The applicant was detained until 20 October 2021, when the judgment finding him guilty of unlawful deprivation of liberty was rendered, and his pre-trial detention was discontinued. The Constitutional Court dismissed the applicant’s constitutional complaint, examining his pre-trial detention only in the period from 17 September (the day when he was transferred to Croatia) to 20 October 2021.

The applicant complains, relying on Article 5 §§ 1, 3 and 4 of the Convention, about the lack of relevant and sufficient reasons for his pre-trial detention on either of the grounds entertained by the domestic courts, as well as about the lack of a reasonable suspicion that he had committed lewd acts. Further to this, he submits that under Article 132 of the Croatian Code of Criminal Procedure the disciplinary detention could be ordered for a maximum period of thirty days, whereas he was detained for five and a half months. He also complains that the domestic courts did not examine the possibility of applying a less restrictive measure. Lastly, he complains of several shortcomings in relation to the procedure whereby he sought to challenge the lawfulness of his detention, namely of (i) the failure of the domestic courts to speedily decide on the lawfulness of his detention, considering that his appeal against the decision of 19 March 2021 was examined only after his transfer to Croatia; as well as of (ii) the failure of the Constitutional Court to examine the entire period of his detention – including the period of his detention in Germany effected on the basis of the European arrest warrant.

QUESTIONS TO THE PARTIES

1. Was the applicant’s continued pre-trial detention in compliance with Article 5 §§ 1 (c) and 3 of the Convention (see, for instance, Mooren v. Germany [GC], no. 11364/03, §§ 72-80, 9 July 2009; Ladent v. Poland , no. 11036/03, §§ 45-58, 18 March 2008; Vasiliciuc v. the Republic of Moldova , no. 15944/11, § 40, 2 May 2017; Merabishvili v. Georgia [GC], no. 72508/13, § 223, 28 November 2017, and Rubtsov and Balayan v. Russia , nos. 33707/14 and 3762/15, §§ 34-37, 10 April 2018)?

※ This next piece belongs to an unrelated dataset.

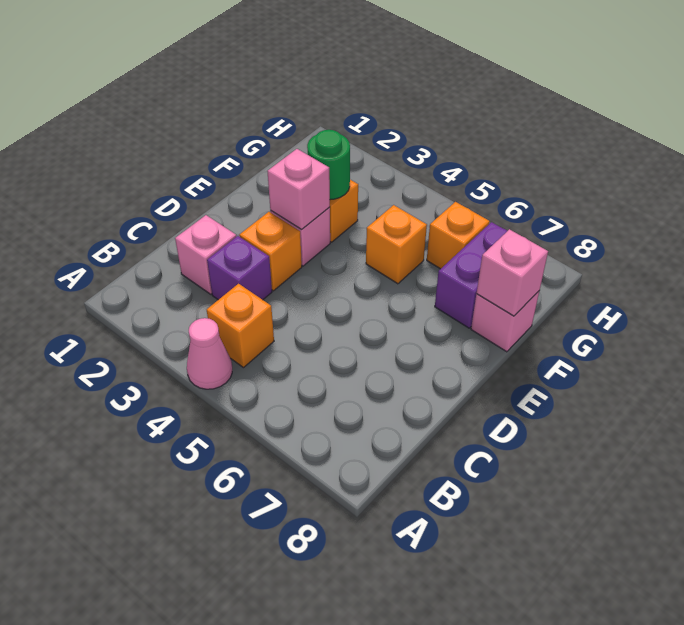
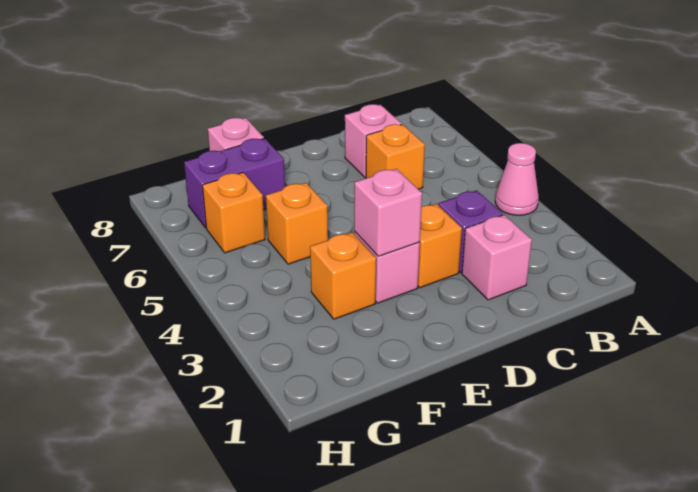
orange 1x1 brick [207,284,274,368] -> orange 1x1 brick moved to [366,124,425,189]
green 1x1 round brick [307,130,350,200] -> none
pink 1x1 brick [477,229,548,316] -> pink 1x1 brick moved to [345,104,402,178]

2. Having regard to the fact that the second-instance court examined the applicant’s appeal against the decision ordering the applicant’s pre-trial detention only upon his transfer to Croatia, was the length of the proceedings by which the applicant sought to challenge the lawfulness of his pre-trial detention in compliance with the “speed” requirement of Article 5 § 4 of the Convention (see Mooren , cited above, §§ 106-107)?

3. In view of the fact that the Constitutional Court examined the applicant’s pre-trial detention only in the period following the applicant’s transfer to Croatia, i.e . did not examine the lawfulness of his detention in Germany, was the procedure by which the applicant sought to challenge the lawfulness of his pre-trial detention in conformity with Article 5 § 4 of the Convention (see, mutatis mutandis , Vasiliciuc , cited above, §§ 37-38, and Hađi v. Croatia , no. 42998/08, §§ 41-48, 1 July 2010)?